A impenhorabilidade de valores de até 40 salários mínimos protege apenas as pessoas físicas, não sendo este o caso, em que se trata de conta bancária com fluxo de caixa (receitas e despesas) de um empreendimento. Confira-se:
EMENTA: ADMINISTRATIVO. PROCESSUAL CIVIL. AGRAVO DE INSTRUMENTO. EXECUÇÃO DE TÍTULO EXTRAJUDICIAL. SISBAJUD. BLOQUEIO DE VALORES. 40 SALÁRIOS MÍNIMOS. IMPENHORABILIDADE APENAS EM RELAÇÃO À PESSOA FÍSICA. 1. O Código de Processo Civil reconhece a impenhorabilidade da conta poupança até 40 salários mínimos, sem ressalvar a natureza das quantias nela depositadas, bem como de rendimentos oriundos de vencimentos, subsídios, soldos, salários, remunerações, proventos de aposentadoria, pensões, pecúlios, e montepios, as quantias recebidas por liberalidade de terceiro e destinada ao sustento do devedor e sua família, os ganhos de trabalhador autônomo e os honorários de profissional liberal, nos moldes do inciso IV e X do art. 833 do CPC. 2. A jurisprudência do Superior Tribunal de Justiça assentou o entendimento de que é impenhorável a quantia depositada em nome da pessoa física até quarenta salários mínimos em caderneta de poupança (art. 833, X, CPC), bem como a mantida em papel moeda, conta-corrente ou aplicada em CDB, RDB ou em fundo de investimentos, desde que seja a única reserva monetária, e ressalvado eventual abuso, má-fé, ou fraude. 3. A regra da impenhorabilidade prevista no art. 833, X, do CPC restringe-se às pessoas físicas, na medida em que a intenção do legislador voltou-se à garantia familiar e não à atividade empresarial. 4. Possibilidade de penhora de valores inferiores a 40 salários mínimos apenas da pessoa jurídica. 5. Provido parcialmente o agravo de instrumento, para determinar apenas o desbloqueio dos valores da executada pessoa física, pois inferiores a 40 salários mínimos. (TRF4, AG 5024817-54.2024.4.04.0000, 12ª Turma, Relatora GISELE LEMKE, julgado em 23/10/2024)
Já a impenhorabilidade de "livros, máquinas, ferramentas, utensílios, instrumentos ou outros bens móveis necessários ou úteis ao exercício da profissão do executado" protege as pessoas físicas e, por exceção, empreendimentos de pequeno porte, tendo por objeto, porém, os equipamentos necessários ao desempenho da atividade profissional, o que não se confunde com dinheiro depositado em conta bancária, correspondente a faturamento auferido.
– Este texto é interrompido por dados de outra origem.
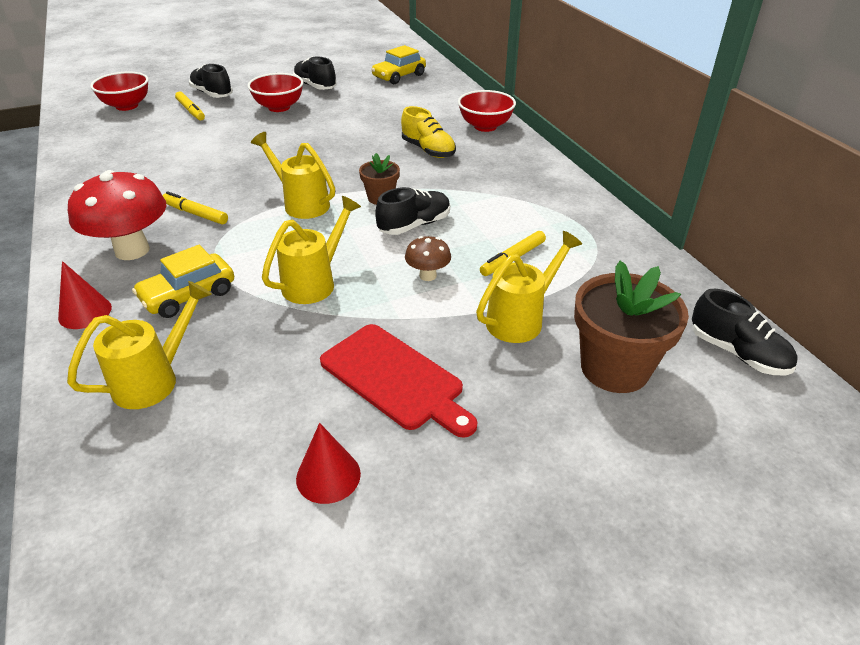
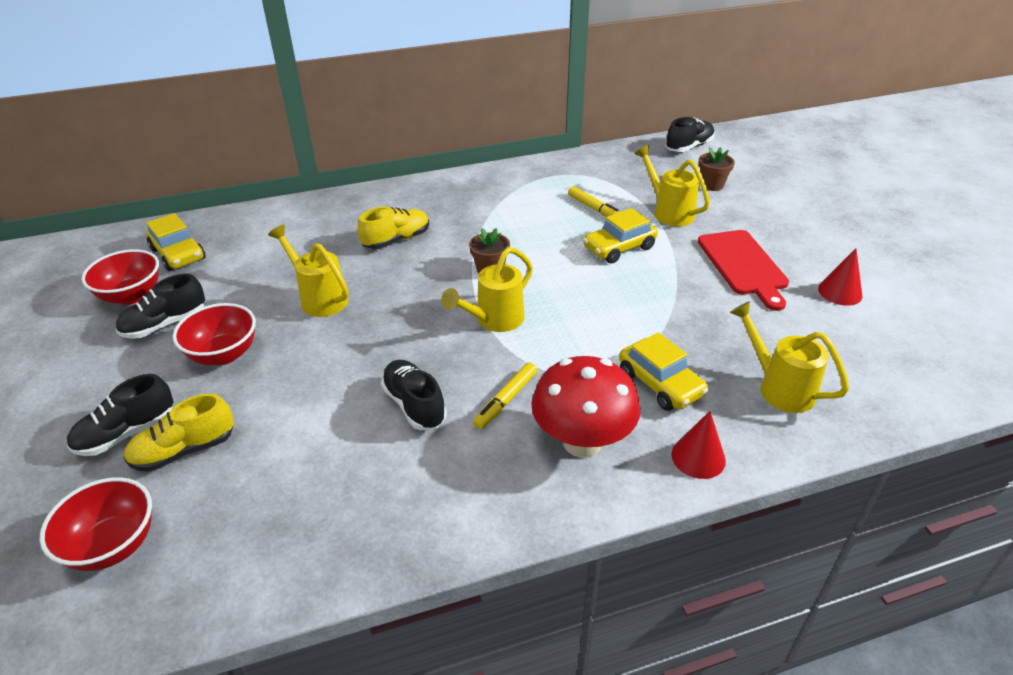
camera: 85 degrees left, 0 degrees up
(191, 111) = (184, 450): yellow marker -> yellow shoe
(314, 282) = (633, 306): yellow watering can -> yellow watering can (319, 298)
(395, 379) = (743, 265): red cutting board -> red cutting board turned 120 degrees clockwise
(414, 225) = (542, 252): black shoe -> black shoe (414, 405)
(428, 275) = (619, 248): brown mushroom -> yellow car
(485, 126) = (354, 204): red bowl -> red bowl (132, 296)
(614, 368) = (711, 185): brown flower pot -> brown flower pot, size x0.54

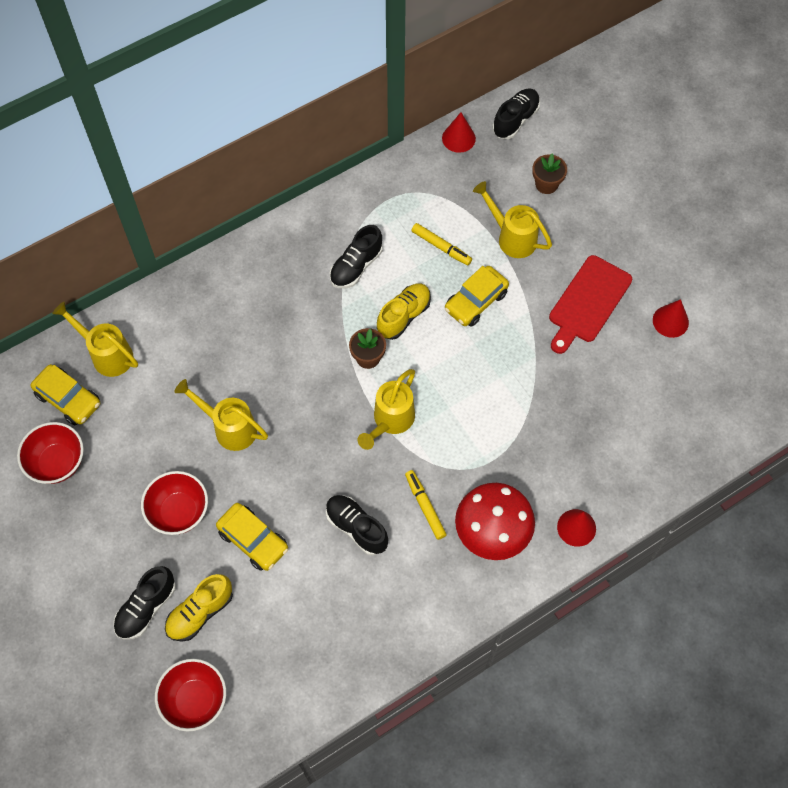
camera: 15 degrees left, 25 degrees up
(165, 324) = (109, 490): black shoe -> black shoe (356, 266)
(396, 240) = (267, 334): yellow shoe -> yellow shoe (403, 316)
(506, 400) = (425, 506): yellow marker -> yellow marker turned 135 degrees clockwise
(632, 150) = (458, 138): none -> red cone
(660, 384) = (538, 462): yellow car -> yellow car (253, 540)
(743, 265) = (588, 302): red cutting board -> red cutting board turned 60 degrees clockwise
(779, 387) = (628, 445): yellow watering can -> yellow watering can (107, 354)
No caso, não se promoveu, vale notar, a penhora de máquina de café, batedeira, fogão ou outros equipamentos utilizados na atividade desempenhada ("fabricação artesanal de doces, salgados tortas, bolos e ainda, no seu espaço físico disponibiliza aos clientes cafés, sucos").
Logo, não há impenhorabilidade a reconhecer.
O que se poderia aplicar ao caso é, diferentemente, o princípio da menor onerosidade da execução, substituindo o bloqueio de ativos financeiros por outra medida executória menos onerosa, se possível. Contudo, a executada não forneceu qualquer alternativa executória menos onerosa. Conforme esclareceu a CEF, "a empresa não indicou qualquer bem alternativo à penhora, nem propôs forma de parcelamento ou composição do débito". Conforme o CPC:
Art. 805. Quando por vários meios o exequente puder promover a execução, o juiz mandará que se faça pelo modo menos gravoso para o executado.
Parágrafo único. Ao executado que alegar ser a medida executiva mais gravosa incumbe indicar outros meios mais eficazes e menos onerosos, sob pena de manutenção dos atos executivos já determinados.
As dificuldades financeiras da executada não podem servir de escudo para preterir-se a CEF, que é uma credora como qualquer outra, cujo crédito está vencido há mais tempo, já foi judicializado, já foi objeto de citação e possibilidade de acordo (parcelamento), sem nenhuma medida adotada pela executada neste sentido.
Considerando a natureza do empreendimento executado (sem bens móveis, imóveis ou ativos outros passíveis de serem penhorados), impedir a penhora de numerário encontrado em conta bancária significaria impedir a CEF de receber seu crédito. Vale notar que a instituição bancária emprestou um expressivo valor ao empreendimento, não devolvido, que hoje, corrigido, supera R$ 157.690,56 (evento 28, SISBAJUD1).
Tampouco se verifica a impossibilidade de a empreendedora desempenhar sua atividade. Isto porém não se confunde com manter uma pessoa jurídica insolvente funcionando por prazo indefinido, sem pagar suas contas e débitos já judicializados e sem sofrer penhoras. Há um momento em que a pessoa jurídica torna-se insolvente, podendo requerer ou ver requerida a sua quebra (falência), e cabe ao empreendedor modificar juridicamente a sua atuação, podendo abrir nova empresa ou passar a desempenhar a atividade diretamente como pessoa física. O argumento de dificuldade financeira não pode ser utilizado para blindar penhoras sobre um empreendimento economicamente inviável. O que a legislação prevê para a situação de inadimplência é exatamente a penhora de bens, como forma de permitir a quitação, ainda que parcial, dos créditos devidos.
Ante o exposto, DESACOLHO o pedido de desbloqueio.
Intimem-se.
Oportunamente, solicite-se a transferência de valores bloqueados para uma conta bancária à ordem deste Juízo, a ser aberta junto à agência da CEF na Justiça Federal.